Exercise details: Where the data below contains pictures, omit them; output the rest word for word.

Data provided:

______

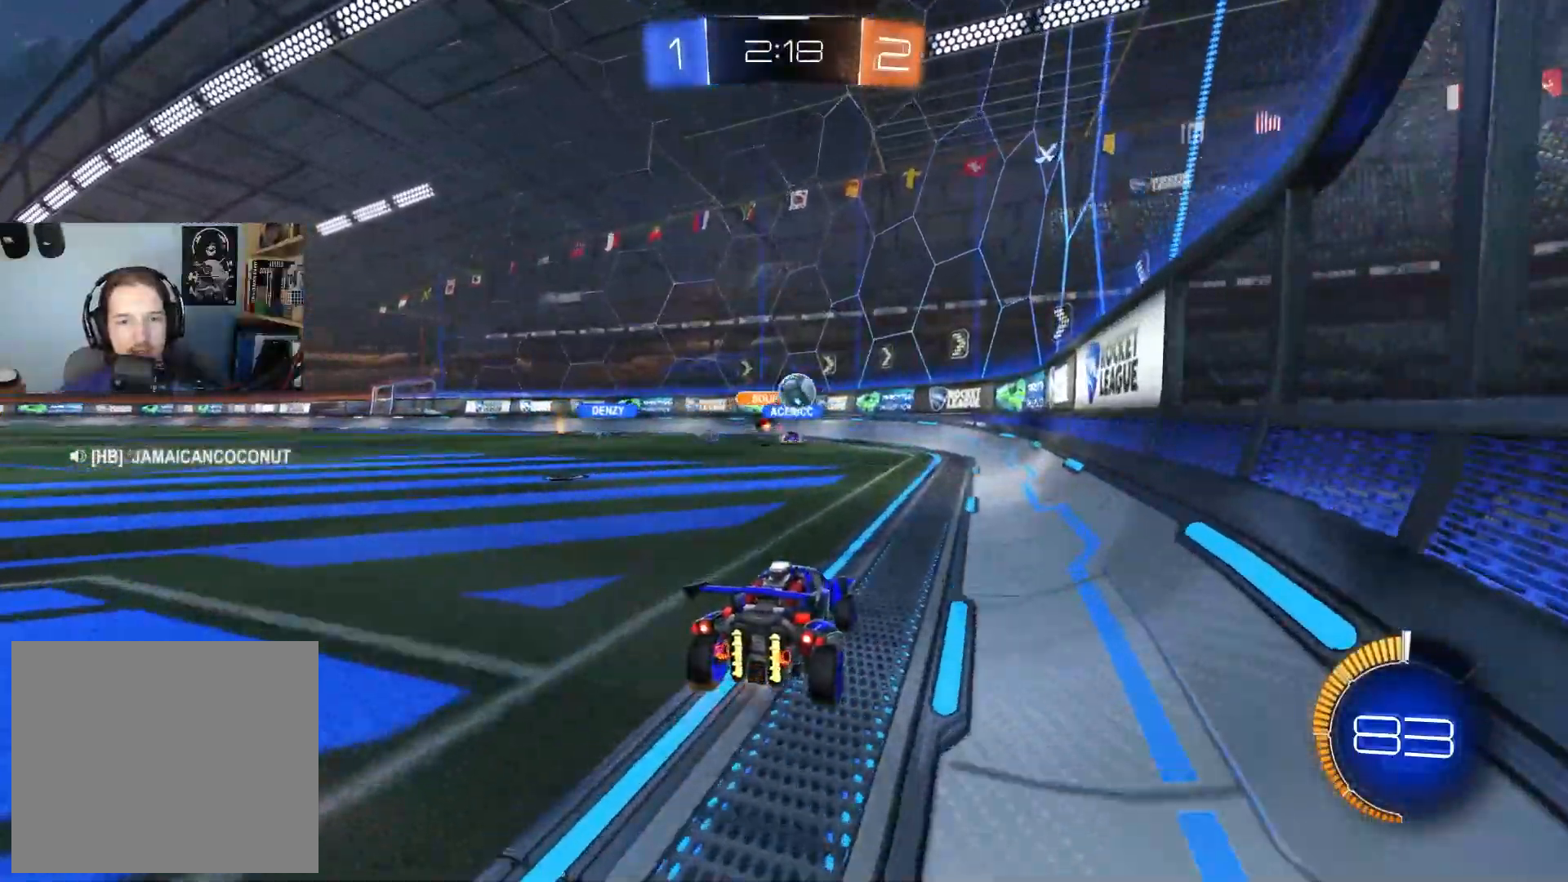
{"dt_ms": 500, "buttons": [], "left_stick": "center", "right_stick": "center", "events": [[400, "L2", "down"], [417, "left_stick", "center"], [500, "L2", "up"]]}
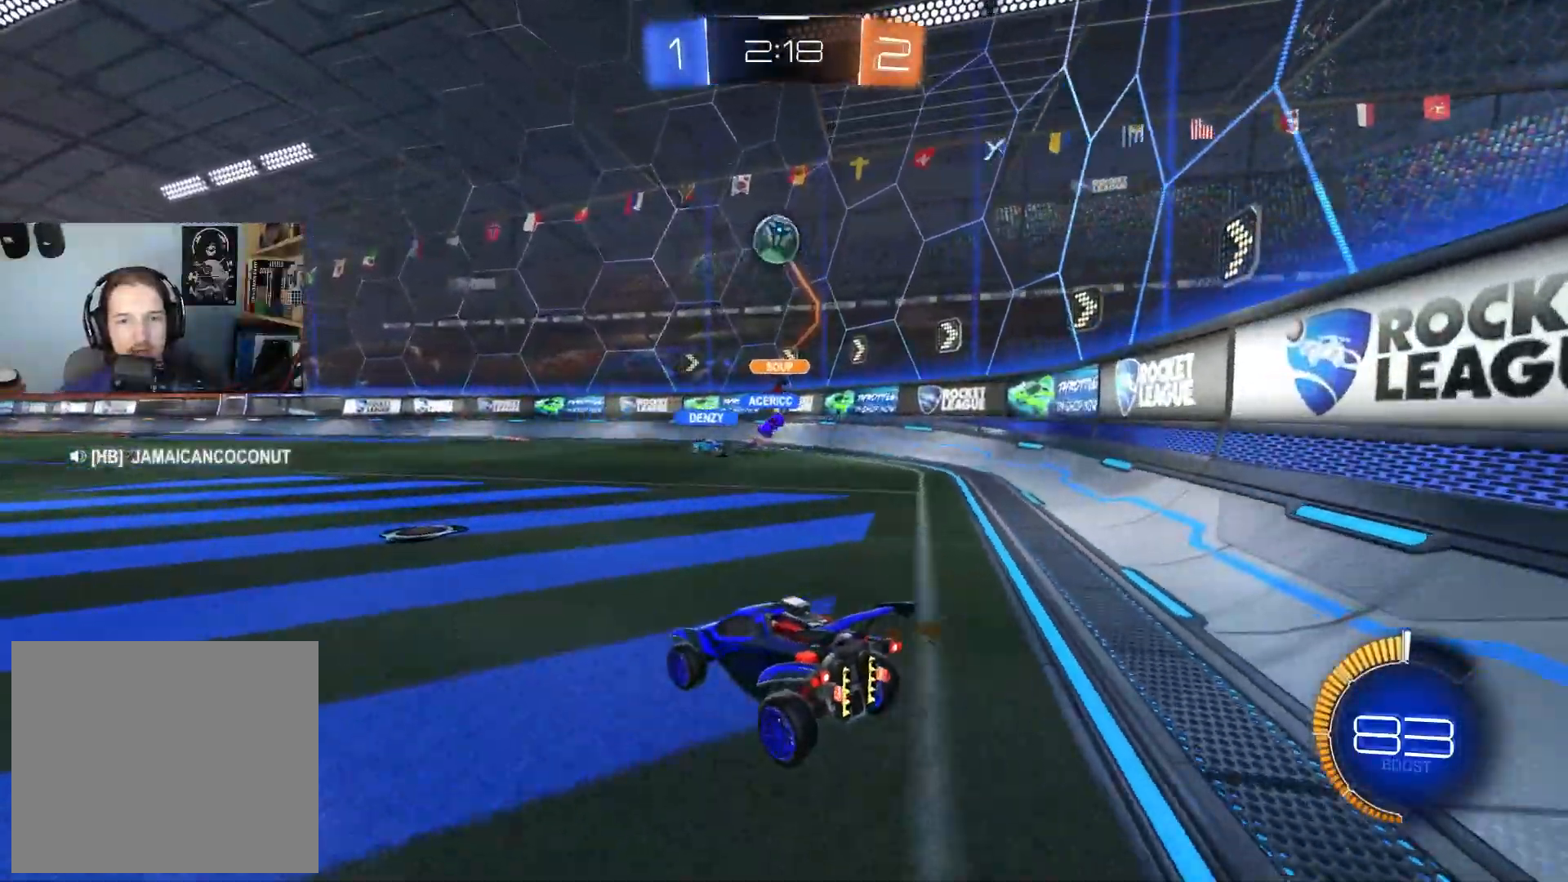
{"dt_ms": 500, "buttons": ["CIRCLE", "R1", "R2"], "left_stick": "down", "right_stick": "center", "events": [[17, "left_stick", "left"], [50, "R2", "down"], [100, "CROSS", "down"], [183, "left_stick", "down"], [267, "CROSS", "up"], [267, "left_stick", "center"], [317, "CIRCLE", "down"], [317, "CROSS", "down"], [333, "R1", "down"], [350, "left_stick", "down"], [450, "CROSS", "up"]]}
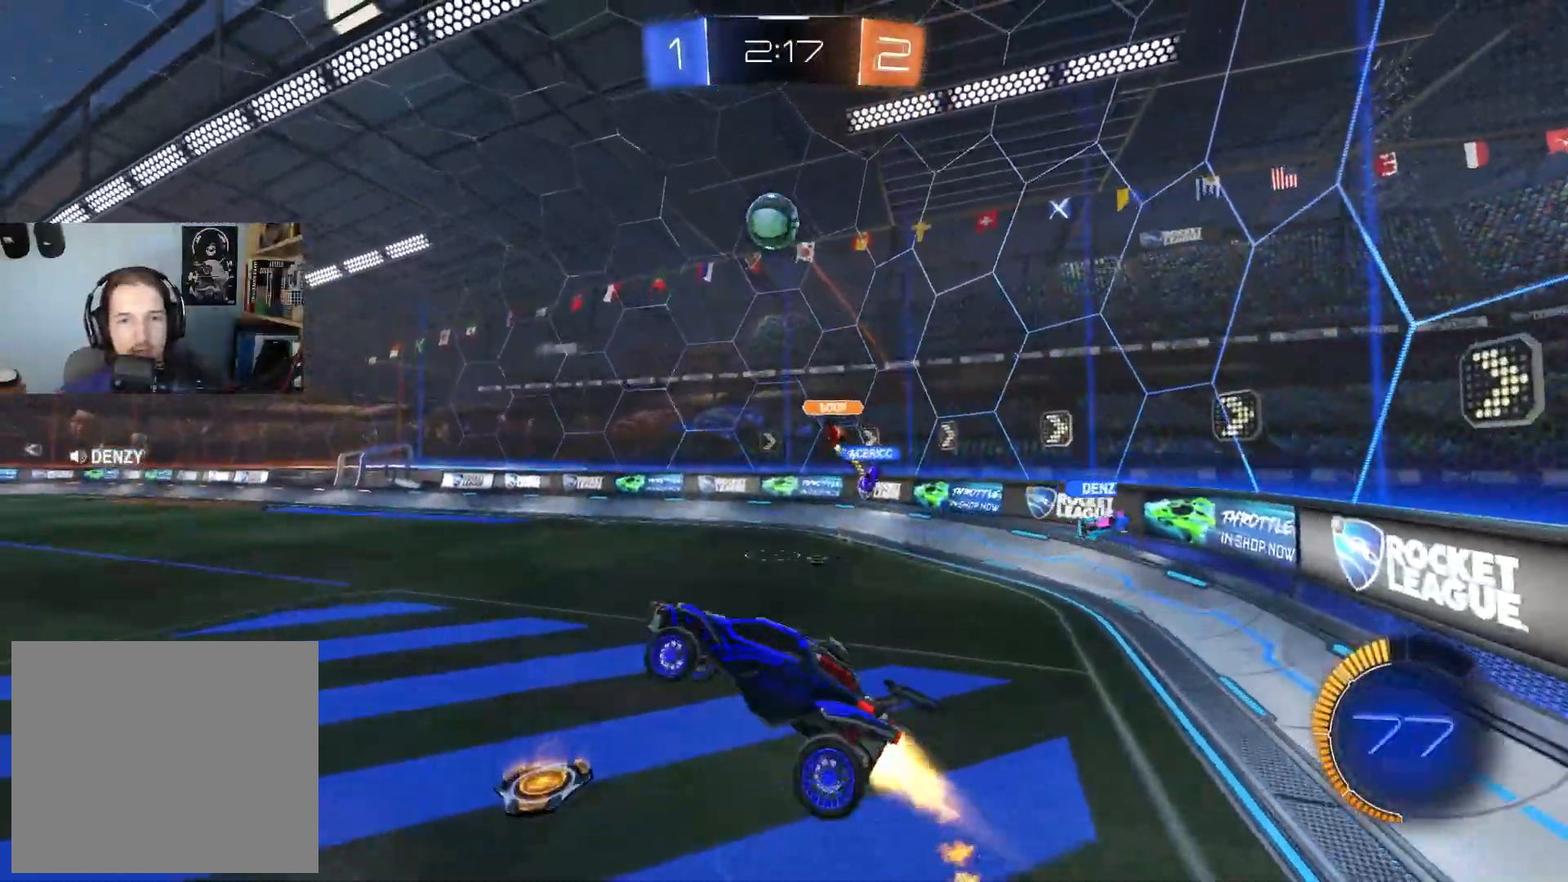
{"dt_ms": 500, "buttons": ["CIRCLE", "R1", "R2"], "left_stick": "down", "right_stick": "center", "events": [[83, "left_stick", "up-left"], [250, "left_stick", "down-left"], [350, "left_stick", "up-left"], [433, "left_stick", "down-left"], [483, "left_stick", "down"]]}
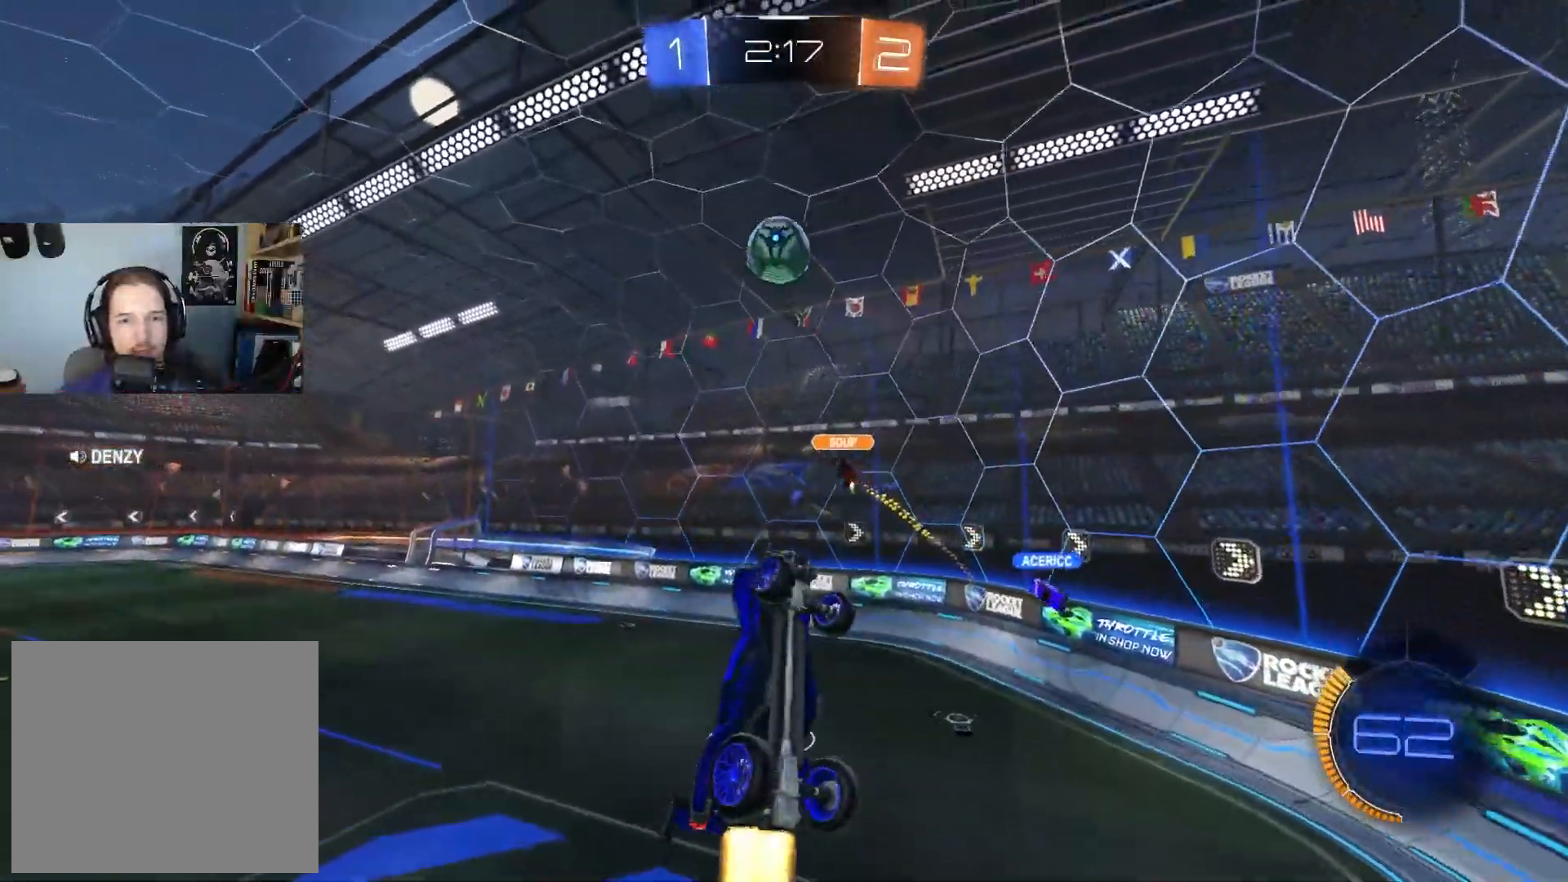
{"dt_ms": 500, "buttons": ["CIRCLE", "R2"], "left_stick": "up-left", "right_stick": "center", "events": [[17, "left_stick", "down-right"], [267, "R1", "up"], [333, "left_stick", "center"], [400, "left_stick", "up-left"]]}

______

Task result:
{"dt_ms": 500, "buttons": [], "left_stick": "center", "right_stick": "center", "events": [[400, "L2", "down"], [417, "left_stick", "center"], [500, "L2", "up"]]}
{"dt_ms": 500, "buttons": ["CIRCLE", "R1", "R2"], "left_stick": "down", "right_stick": "center", "events": [[17, "left_stick", "left"], [50, "R2", "down"], [100, "CROSS", "down"], [183, "left_stick", "down"], [267, "CROSS", "up"], [267, "left_stick", "center"], [317, "CIRCLE", "down"], [317, "CROSS", "down"], [333, "R1", "down"], [350, "left_stick", "down"], [450, "CROSS", "up"]]}
{"dt_ms": 500, "buttons": ["CIRCLE", "R1", "R2"], "left_stick": "down", "right_stick": "center", "events": [[83, "left_stick", "up-left"], [250, "left_stick", "down-left"], [350, "left_stick", "up-left"], [433, "left_stick", "down-left"], [483, "left_stick", "down"]]}
{"dt_ms": 500, "buttons": ["CIRCLE", "R2"], "left_stick": "up-left", "right_stick": "center", "events": [[17, "left_stick", "down-right"], [267, "R1", "up"], [333, "left_stick", "center"], [400, "left_stick", "up-left"]]}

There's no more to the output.